(GIVEN DATA)
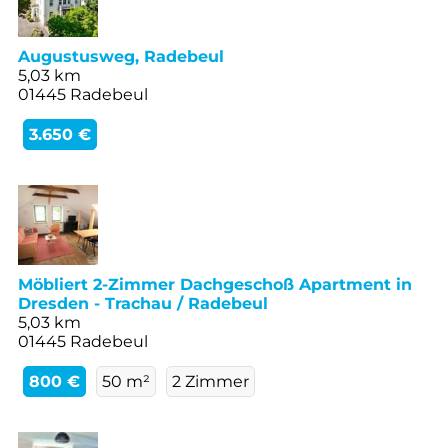
Augustusweg, Radebeul
5,03 km
01445 Radebeul
3.650 €
Möbliert 2-Zimmer Dachgeschoß Apartment in
Dresden - Trachau / Radebeul
5,03 km
01445 Radebeul
800 €
50 m²
2 Zimmer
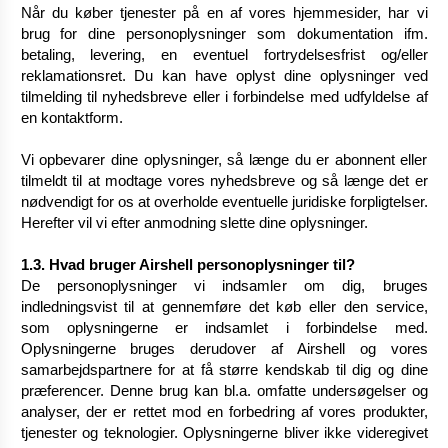
Når du køber tjenester på en af vores hjemmesider, har vi
brug for dine personoplysninger som dokumentation ifm.
betaling, levering, en eventuel fortrydelsesfrist og/eller
reklamationsret. Du kan have oplyst dine oplysninger ved
tilmelding til nyhedsbreve eller i forbindelse med udfyldelse af
en kontaktform.
Vi opbevarer dine oplysninger, så længe du er abonnent eller
tilmeldt til at modtage vores nyhedsbreve og så længe det er
nødvendigt for os at overholde eventuelle juridiske forpligtelser.
Herefter vil vi efter anmodning slette dine oplysninger.
1.3. Hvad bruger Airshell personoplysninger til?
De personoplysninger vi indsamler om dig, bruges
indledningsvist til at gennemføre det køb eller den service,
som oplysningerne er indsamlet i forbindelse med.
Oplysningerne bruges derudover af Airshell og vores
samarbejdspartnere for at få større kendskab til dig og dine
præferencer. Denne brug kan bl.a. omfatte undersøgelser og
analyser, der er rettet mod en forbedring af vores produkter,
tjenester og teknologier. Oplysningerne bliver ikke videregivet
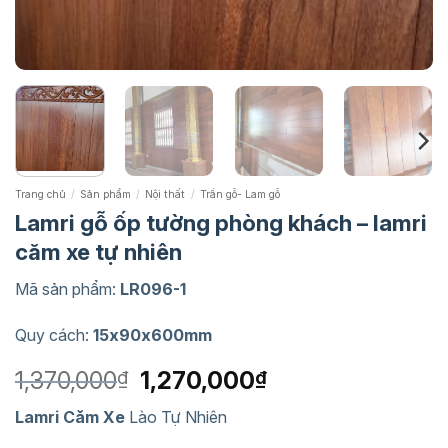
Trang chủ
/
Sản phẩm
/
Nội thất
/
Trần gỗ- Lam gỗ
Lamri gỗ ốp tường phòng khách – lamri
căm xe tự nhiên
Mã sản phẩm:
LR096-1
Quy cách:
15x90x600mm
Giá
Giá
1,370,000
1,270,000
₫
₫
gốc
hiện
Lamri Căm Xe
Lào Tự Nhiên
là:
tại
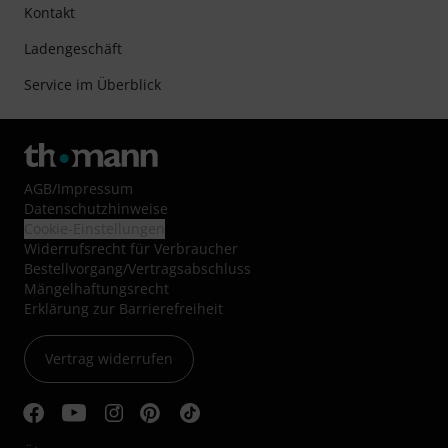
Kontakt
Ladengeschäft
Service im Überblick
AGB
/
Impressum
Datenschutzhinweise
Cookie-Einstellungen
Widerrufsrecht für Verbraucher
Bestellvorgang/Vertragsabschluss
Mängelhaftungsrecht
Erklärung zur Barrierefreiheit
Vertrag widerrufen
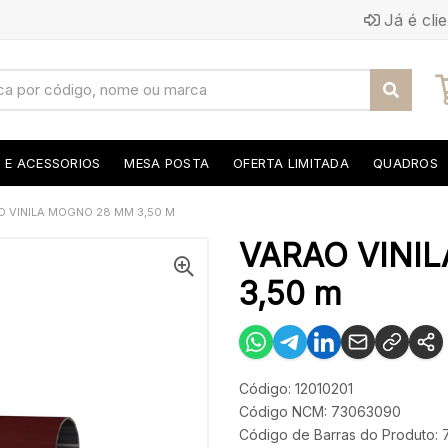
Já é cli
S E ACESSORIOS
MESA POSTA
OFERTA LIMITADA
QUADROS
O VINILA MOGNO 28 MM 3,50 M
VARAO VINI
3,50 m
Código: 12010201
Código NCM: 73063090
Código de Barras do Produto:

(PROBLEM) Print every entry exactly; omit the pictures.

(WRITTEN REPLY)
Augustusweg, Radebeul
5,03 km
01445 Radebeul
3.650 €
Möbliert 2-Zimmer Dachgeschoß Apartment in
Dresden - Trachau / Radebeul
5,03 km
01445 Radebeul
800 €
50 m²
2 Zimmer
Når du køber tjenester på en af vores hjemmesider, har vi
brug for dine personoplysninger som dokumentation ifm.
betaling, levering, en eventuel fortrydelsesfrist og/eller
reklamationsret. Du kan have oplyst dine oplysninger ved
tilmelding til nyhedsbreve eller i forbindelse med udfyldelse af
en kontaktform.
Vi opbevarer dine oplysninger, så længe du er abonnent eller
tilmeldt til at modtage vores nyhedsbreve og så længe det er
nødvendigt for os at overholde eventuelle juridiske forpligtelser.
Herefter vil vi efter anmodning slette dine oplysninger.
1.3. Hvad bruger Airshell personoplysninger til?
De personoplysninger vi indsamler om dig, bruges
indledningsvist til at gennemføre det køb eller den service,
som oplysningerne er indsamlet i forbindelse med.
Oplysningerne bruges derudover af Airshell og vores
samarbejdspartnere for at få større kendskab til dig og dine
præferencer. Denne brug kan bl.a. omfatte undersøgelser og
analyser, der er rettet mod en forbedring af vores produkter,
tjenester og teknologier. Oplysningerne bliver ikke videregivet
Trang chủ
/
Sản phẩm
/
Nội thất
/
Trần gỗ- Lam gỗ
Lamri gỗ ốp tường phòng khách – lamri
căm xe tự nhiên
Mã sản phẩm:
LR096-1
Quy cách:
15x90x600mm
Giá
Giá
1,370,000
1,270,000
₫
₫
gốc
hiện
Lamri Căm Xe
Lào Tự Nhiên
là:
tại
Kontakt
Ladengeschäft
Service im Überblick
AGB
/
Impressum
Datenschutzhinweise
Cookie-Einstellungen
Widerrufsrecht für Verbraucher
Bestellvorgang/Vertragsabschluss
Mängelhaftungsrecht
Erklärung zur Barrierefreiheit
Vertrag widerrufen
Já é cli
S E ACESSORIOS
MESA POSTA
OFERTA LIMITADA
QUADROS
O VINILA MOGNO 28 MM 3,50 M
VARAO VINI
3,50 m
Código: 12010201
Código NCM: 73063090
Código de Barras do Produto:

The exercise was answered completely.